> Text:
_ _ _ _ _ _ _
Just about any hypothesis test consists of a few common steps:

specify a statistic
State the statistic's (hypothesized) distribution
Find the odds that the statistic would lie within some given range, like `greater than zero' or `near 1.1'

If the statistic is from a common form, like the parameters from an OLS regression, then the commonly-associated $t$ test is probably thrown in.

Some tests, like ANOVA, produce a statistic using a specialized procedure, so Apophenia includes some functions, like apop_test_anova_independence and apop_test_kolmogorov, to produce the statistic and look up its significance level.

If you are producing a statistic that you know has a common form, like a central limit theorem tells you that your statistic is Normally distributed, then the convenience function apop_test will do the final lookup step of checking where your statistic lies on your chosen distribution.

Monte Carlo methods

To give another example of testing, here is a function that used to be a part of Apophenia, but seemed a bit out of place. Here it is as a sample:

// Input: any old vector. Output: 1 - the p-value for a chi-squared
// test to answer the question, "with what confidence can I reject the
// hypothesis that the variance of my data is zero?"

double apop_test_chi_squared_var_not_zero(const gsl_vector *in){
  Apop_assert_c(in, 0, 0, "input vector is NULL. Doing nothing.");
  gsl_vector   *normed;
  double       sum=0;
     apop_vector_normalize((gsl_vector *)in,&normed, 1);
     gsl_vector_mul(normed,normed);
     for(size_t i=0;i< normed->size; 
               sum +=gsl_vector_get(normed,i++));
     gsl_vector_free(normed);
     return gsl_cdf_chisq_P(sum,in->size); 
}

Or, consider the Rao statistic, ${\partial\over \partial\beta}\log L(\beta)'I^{-1}(\beta){\partial\over \partial\beta}\log L(\beta)$ where $L$ is your model's likelihood function and $I$ its information matrix. In code:

apop_data * infoinv = apop_model_numerical_covariance(data, your_model);
apop_data * score;
apop_score(data, score->vector, your_model);
apop_data * stat    = apop_dot(apop_dot(score, infoinv), score);

Given the correct assumptions, this is $\sim \chi^2_m$ , where $m$ is the dimension of $\beta$ , so the odds of a Type I error given the model is:

    double p_value = apop_test(stat, "chi squared", beta->size);

Histograms and PMFs (probability mass functions)
_ _ _ _ _ _ _
> Raw data:
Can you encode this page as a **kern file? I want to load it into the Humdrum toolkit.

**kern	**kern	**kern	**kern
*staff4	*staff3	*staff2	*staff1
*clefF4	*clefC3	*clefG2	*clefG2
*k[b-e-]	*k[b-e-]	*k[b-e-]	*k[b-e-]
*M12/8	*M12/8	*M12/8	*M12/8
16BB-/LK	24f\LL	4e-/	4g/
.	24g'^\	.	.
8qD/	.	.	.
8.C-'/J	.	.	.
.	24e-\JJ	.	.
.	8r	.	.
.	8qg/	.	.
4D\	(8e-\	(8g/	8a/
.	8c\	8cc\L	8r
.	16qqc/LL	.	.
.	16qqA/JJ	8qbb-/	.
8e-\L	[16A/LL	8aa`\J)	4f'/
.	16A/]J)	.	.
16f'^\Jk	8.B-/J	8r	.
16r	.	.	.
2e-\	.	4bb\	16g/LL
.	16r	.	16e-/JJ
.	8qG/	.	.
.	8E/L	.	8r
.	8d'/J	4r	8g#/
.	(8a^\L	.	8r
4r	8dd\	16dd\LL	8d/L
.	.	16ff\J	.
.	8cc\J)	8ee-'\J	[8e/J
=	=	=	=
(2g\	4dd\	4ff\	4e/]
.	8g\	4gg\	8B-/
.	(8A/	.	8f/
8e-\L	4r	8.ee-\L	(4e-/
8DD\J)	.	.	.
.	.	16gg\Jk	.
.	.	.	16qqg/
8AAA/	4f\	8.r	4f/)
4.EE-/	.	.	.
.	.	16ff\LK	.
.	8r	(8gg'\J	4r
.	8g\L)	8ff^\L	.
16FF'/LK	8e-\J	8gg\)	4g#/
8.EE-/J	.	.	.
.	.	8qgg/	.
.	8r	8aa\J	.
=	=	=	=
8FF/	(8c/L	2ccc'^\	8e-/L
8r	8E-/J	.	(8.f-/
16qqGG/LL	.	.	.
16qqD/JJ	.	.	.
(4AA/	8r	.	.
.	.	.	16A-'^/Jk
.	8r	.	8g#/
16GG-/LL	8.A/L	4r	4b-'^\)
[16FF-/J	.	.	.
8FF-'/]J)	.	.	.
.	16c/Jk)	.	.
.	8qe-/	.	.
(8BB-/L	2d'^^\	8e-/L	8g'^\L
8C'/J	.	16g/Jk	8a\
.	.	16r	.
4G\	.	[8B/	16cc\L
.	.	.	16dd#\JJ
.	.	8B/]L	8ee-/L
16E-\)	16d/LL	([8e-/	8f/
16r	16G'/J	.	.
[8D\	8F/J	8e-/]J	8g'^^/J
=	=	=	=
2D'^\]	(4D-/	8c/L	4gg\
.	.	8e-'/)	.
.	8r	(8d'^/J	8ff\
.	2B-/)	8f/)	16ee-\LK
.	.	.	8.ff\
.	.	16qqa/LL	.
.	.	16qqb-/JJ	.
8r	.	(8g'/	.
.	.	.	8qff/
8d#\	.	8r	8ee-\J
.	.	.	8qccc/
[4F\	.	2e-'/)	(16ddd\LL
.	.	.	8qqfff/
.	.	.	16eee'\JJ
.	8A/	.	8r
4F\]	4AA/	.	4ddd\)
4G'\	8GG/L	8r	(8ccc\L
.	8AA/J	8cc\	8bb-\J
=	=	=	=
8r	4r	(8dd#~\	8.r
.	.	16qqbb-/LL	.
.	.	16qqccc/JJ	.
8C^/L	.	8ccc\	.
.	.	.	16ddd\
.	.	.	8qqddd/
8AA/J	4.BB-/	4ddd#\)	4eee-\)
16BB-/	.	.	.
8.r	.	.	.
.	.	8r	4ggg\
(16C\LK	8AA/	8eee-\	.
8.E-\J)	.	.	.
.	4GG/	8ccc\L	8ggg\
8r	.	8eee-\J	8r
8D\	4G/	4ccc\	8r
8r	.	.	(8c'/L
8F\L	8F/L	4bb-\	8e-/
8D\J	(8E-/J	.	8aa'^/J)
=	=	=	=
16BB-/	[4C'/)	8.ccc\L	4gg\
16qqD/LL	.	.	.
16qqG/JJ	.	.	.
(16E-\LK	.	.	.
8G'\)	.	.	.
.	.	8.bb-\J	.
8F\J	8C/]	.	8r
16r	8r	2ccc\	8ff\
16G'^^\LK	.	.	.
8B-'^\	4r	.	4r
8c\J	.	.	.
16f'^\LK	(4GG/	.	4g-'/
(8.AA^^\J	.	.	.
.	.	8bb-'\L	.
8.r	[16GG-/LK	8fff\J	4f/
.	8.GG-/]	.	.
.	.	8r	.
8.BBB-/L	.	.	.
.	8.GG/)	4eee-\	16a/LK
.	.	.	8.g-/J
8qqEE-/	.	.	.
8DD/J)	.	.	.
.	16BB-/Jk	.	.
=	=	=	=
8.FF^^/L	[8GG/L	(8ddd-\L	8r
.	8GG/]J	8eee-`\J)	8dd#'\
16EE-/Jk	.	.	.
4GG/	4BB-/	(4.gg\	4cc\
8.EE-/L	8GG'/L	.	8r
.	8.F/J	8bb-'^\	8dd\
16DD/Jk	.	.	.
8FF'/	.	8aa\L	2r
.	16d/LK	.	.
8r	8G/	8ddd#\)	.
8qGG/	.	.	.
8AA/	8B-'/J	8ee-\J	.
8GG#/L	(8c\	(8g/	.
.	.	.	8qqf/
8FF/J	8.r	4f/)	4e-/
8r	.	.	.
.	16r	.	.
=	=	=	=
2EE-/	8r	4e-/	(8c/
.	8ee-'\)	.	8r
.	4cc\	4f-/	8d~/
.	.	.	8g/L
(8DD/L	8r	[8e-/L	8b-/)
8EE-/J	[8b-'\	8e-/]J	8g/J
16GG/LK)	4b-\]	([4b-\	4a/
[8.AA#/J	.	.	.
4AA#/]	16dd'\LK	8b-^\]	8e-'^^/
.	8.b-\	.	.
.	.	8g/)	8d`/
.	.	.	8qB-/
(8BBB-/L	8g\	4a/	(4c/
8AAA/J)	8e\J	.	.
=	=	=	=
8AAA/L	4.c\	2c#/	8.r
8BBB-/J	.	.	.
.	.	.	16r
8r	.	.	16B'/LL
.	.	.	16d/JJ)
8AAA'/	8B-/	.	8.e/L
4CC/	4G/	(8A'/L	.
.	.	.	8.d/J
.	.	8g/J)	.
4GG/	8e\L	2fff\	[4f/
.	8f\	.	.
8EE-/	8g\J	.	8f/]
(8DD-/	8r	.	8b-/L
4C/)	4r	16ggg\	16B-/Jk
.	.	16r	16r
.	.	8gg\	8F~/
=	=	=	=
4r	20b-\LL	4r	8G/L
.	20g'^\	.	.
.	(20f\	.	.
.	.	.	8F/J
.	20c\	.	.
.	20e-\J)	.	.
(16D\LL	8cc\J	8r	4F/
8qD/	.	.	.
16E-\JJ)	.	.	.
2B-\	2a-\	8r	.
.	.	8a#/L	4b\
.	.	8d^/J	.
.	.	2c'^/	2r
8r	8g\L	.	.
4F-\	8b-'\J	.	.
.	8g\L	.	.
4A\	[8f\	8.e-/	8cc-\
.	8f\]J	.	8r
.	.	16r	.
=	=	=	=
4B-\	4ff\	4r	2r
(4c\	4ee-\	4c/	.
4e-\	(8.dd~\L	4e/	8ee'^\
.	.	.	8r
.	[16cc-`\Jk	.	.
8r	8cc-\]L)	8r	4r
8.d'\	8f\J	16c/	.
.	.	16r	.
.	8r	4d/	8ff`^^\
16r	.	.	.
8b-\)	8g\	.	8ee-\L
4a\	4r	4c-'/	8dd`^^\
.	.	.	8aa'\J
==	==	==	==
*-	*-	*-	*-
_ _ _ _ _ _ _
Carry on the text about hypothesis testing in Apophenia, starting right after its final heading.

> Written answer:
A data set can be read as an empirical model, where each row of the data set has some odds of being drawn. The apop_pmf model wraps a apop_data set so that it can be used as a model in this manner. In fact, when you call apop_estimate(your_data, apop_pmf), all that really happens is that the data set is attached to the returned copy of the model (plus some minor details).

You might want to clean up the data before turning it into a PMF. For example...

apop_data_pmf_compress(your_data);
apop_data_sort(your_data);
apop_vector_normalize(your_data->weights);
apop_model *a_pmf = apop_estimate(your_data, apop_pmf);

...would remove all duplicates, and set the weights column to reflect the original number of copies for each observation, then sort the data, then turn it into a PMF. Compression produces a corresponding improvement in efficiency when calculating CDFs or making draws. Sorting is not necessary for making draws or getting a likelihood or log likelihood.

It is the weights vector that holds the density represented by each row; the rest of the row represents the coordinates of that density. If the input data set has no weights segment, then I assume that all rows have equal weight. So, for example, if you find a need to normalize the data into a sums-to-one PMF, then you can use apop_vector_normalize on the weights vector to implement that. [But notice that even the PMF's draw function doesn't need this.]

Using apop_data_pmf_compress puts the data into one bin for each unique value in the data set. You may instead want bins of fixed with, in the style of a histogram. A binspec has as many columns as the data set being binned, and has one or two rows. The first row gives a bin width for the given column, so each column may have a different bin width. The second row, if present, gives the offset from zero for the bins. All bins, both above and below zero, are shifted accordingly. If there is no second row, the offset is zero.

Send this binspec to apop_data_to_bins. If you send a NULL binspec, then the offset is zero and the bin size is big enough to ensure that there are $\sqrt(N)$ bins from minimum to maximum. There are other preferred formulae for bin widths that minimize MSE, which might be added as a future extension. The binspec will be added as a page to the data set, named "<binspec>"

There are a few ways of testing the claim that one distribution equals another, typically an empirical PMF versus a smooth theoretical distribution. In both cases, you will need two distributions based on the same binspec.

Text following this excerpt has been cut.